The ordering of sections within programs will be as follows:
  • The Intel copyright notice.
  • The RCS id declaration.
  • <overview> An overview of the file contents.
  • <includes> Any file inclusions. Only definition files (".h") should be included.
  • <defines> Macro/constant definitions.
  • typedef/struct Any type or structure definitions.
  • <externs> Any external object definitions. Use with caution.
  • <globals> All global variable declarations.
  • <statics> All static variable declarations.
  • <forwards> All forward function declarations.
  • <functions> All function declarations (including "main").
  • RCS "Log" information.
  • These are discussed below.

    <Copyright>
    To protect Intel's intellectual property, every file should have a copyright notice of the form:
    /* Copyright Intel Corporation, 1990, 1991. */
    
    Each year of development should be represented.
    <RCS_id>
    RCS header information should go at the beginning of all files. This should be of the form:
    	#ifndef lint
    	static char	*rcsid = "$Header: /u/g/l/glew/public/html/RCS/coding-standards.html,v 1.2 1995/06/22 08:43:54 glew Exp $";
    	#endif
    
    In the case of header files, the form (for a header file called chapeau.h) should be:
    	#ifndef lint
    	static char	*rcsid_chapeau_h = "$Header: /u/g/l/glew/public/html/RCS/coding-standards.html,v 1.2 1995/06/22 08:43:54 glew Exp $";
    	#endif
    
    <overview>
    This section is a (block) comment that should contain a general overview of the file's contents. What functionality does the file provide, how does it relate to other files (if part of a larger program), what are the major entry points, etc., are all appropriate questions to answer here.
    <includes>
    This section contains the "#include"s of any necessary header files.
    <defines>
    This section contains any necessary "#define"s.
    typedef/struct:
    > This section contains all typedef and/or struct definitions specified in the file.
    <externs>
    > This section contains all extern declarations specified in the file.
    <globals>
    This section contains all global variable declarations with external visibility.
    <statics>
    This section contains all global variable declarations with restricted static (local) visibility.
    <forwards>
    This section contains all necessary "forward" function/procedure declarations. (These are routines which are referenced before their actual implementation is specified.)
    <functions>
    This section contains the "body" of the code. All routines (including main()) are placed here.
    <RCS_log>
    RCS log information should be placed at the end of all files. This should be of the form:
    	/*
    	 * $Log: coding-standards.html,v $
    	 * Revision 1.2  1995/06/22 08:43:54  glew
    	 * *** empty log message ***
    	 *
    	 */
    

    Particularly in those cases where they are extensive, macro, constant, type, and structure definitions may be more effectively placed in a separate ".h" file.

    Header Files

    To avoid the potential problems caused by nested header files, the body of header files should be designed for conditional inclusion. The format of a header file called toupee.h is given below. Note the (required) use of the leading and trailing underscores.
    	#ifndef _TOUPEE_H_
    	#define _TOUPEE_H_
    		:
    	<file body>
    		:
    	#endif /* _TOUPEE_H_ */
    
    Irrespective of the above format, header files should not include variable declarations. The use of the facilities provided in the header file, p6system.h, is strongly encouraged. A copy (as of December 13, 1991) has been included in Appendix A. The file currently lives in ~p6/arch/src/util.

    Names

    The use of capital letters in names is not a matter of choice. All #defines should have all letters capitalized. This includes the definitions of both constants and macros. All elements of an enumerated type should have the first letter capitalized and all other letters lower case. All other names should consist entirely of lower case letters. Use of extraneous capital letters outside the bounds specified here require very strong justifications.

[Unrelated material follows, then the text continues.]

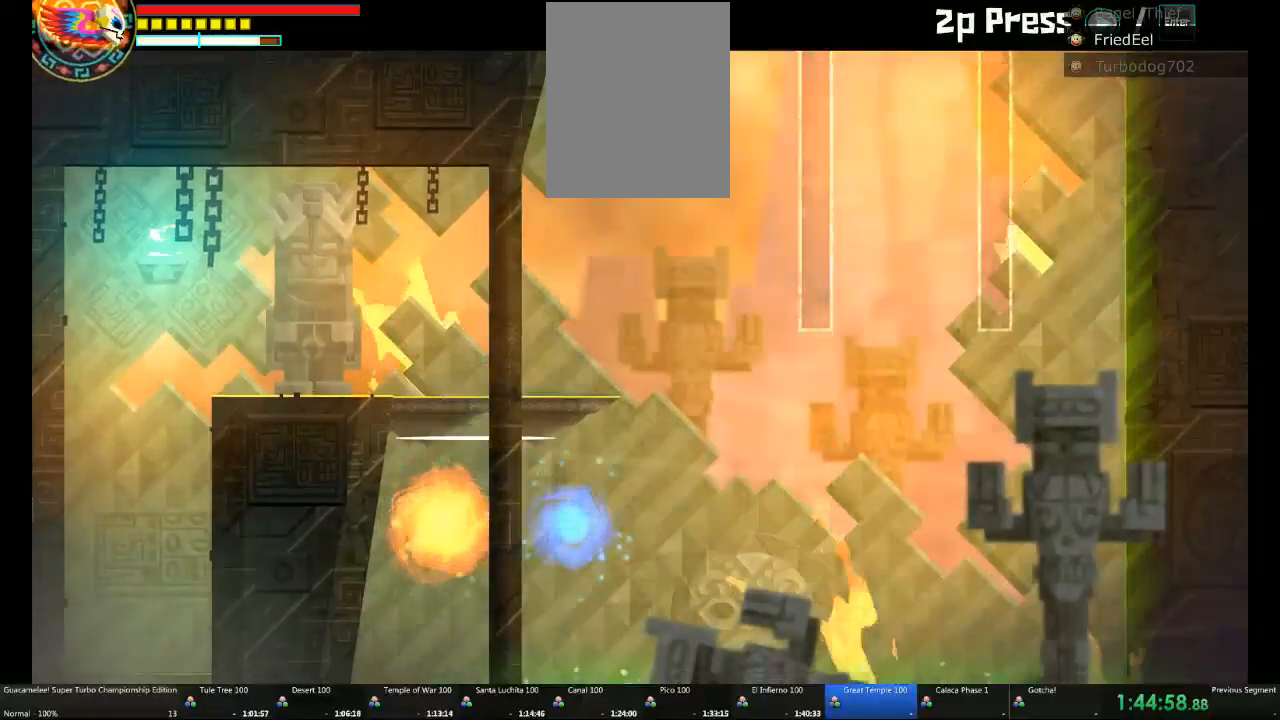
{"dt_ms": 500, "buttons": [], "left_stick": "up-right", "right_stick": "center", "events": [[33, "L1", "up"], [250, "left_stick", "up-right"]]}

    Names should be chosen to be reasonably descriptive. Underscores ("_") should be used as separators. Names of the form GetCacheIndex (or getcacheindex) are not acceptable. If lengthening a name increases clarity and/or understandability, the more descriptive name should be chosen. If this results in longer names, so be it. (Clearly we're assuming some bounds of reason. Using "i", "j", and "k", for indices in a "for" statement is pretty straightforward, while using "the_five_bits_for_encoding_the_register_or_an_immediate_value" is obvious insanity.)

    Names that should be avoided are:

    Procedures names should reflect what they do. Function names should reflect what they return. For functions returning only TRUE/FALSE values, a predicate form is recommended (e.g. is_queue_empty(ready_queue_ptr), is_ford(car)).

    Strong encouragement is given to naming variables and parameters that are pointers in some manner that makes note of this quality. Some suggestions are:

  • black_table_ptr
  • head_p
  • tailp
  • filepp (pointer to a pointer)
  • proc_AD (for you 960 freaks - not recommended)
  • Types, variables, and routines that stand a good chance of being used outside the file in which they are contained (via "include") should have their names prefixed with some string that will aid in finding them. Some examples would be 'btb_...' for popular "branch target buffer" entities and 'dfa_...' for items from the "data flow analyzer" that may experience a wider audience.

    Macros

    Macros provide a convenient mechanism for textual substitution. As a result of this, it is easy to introduce subtle bugs with the undisciplined use of macros. In the interests of avoiding such problems, the following restrictions are mandated.

    Macro routines should have all elements passed explicitly and should have parentheses around their usage in the definition. The use of local and global variables within macros is discouraged. Macros of the form:

    	#define CALC(i, j)	i + j * k - l
    
    are in express violation of this standard. The appropriate form should be:
    	#define CALC(i, j, k, l)	((i) + (j) * (k) - (l))
    

    If a macro consists of multiple statements, they should be enclosed in curly brackets ("{" and "}") and should not be ended with a semicolon (";").

    In the interests of avoiding potential side effects, it is recommended that macros be written in such a way as to evaluate their parameters only once.

    Declaration Standard

    This section describes the allowable forms of declarations. Unless mentioned in this section, other forms of declarations should be avoided. (Function declarations are described in a separate section.)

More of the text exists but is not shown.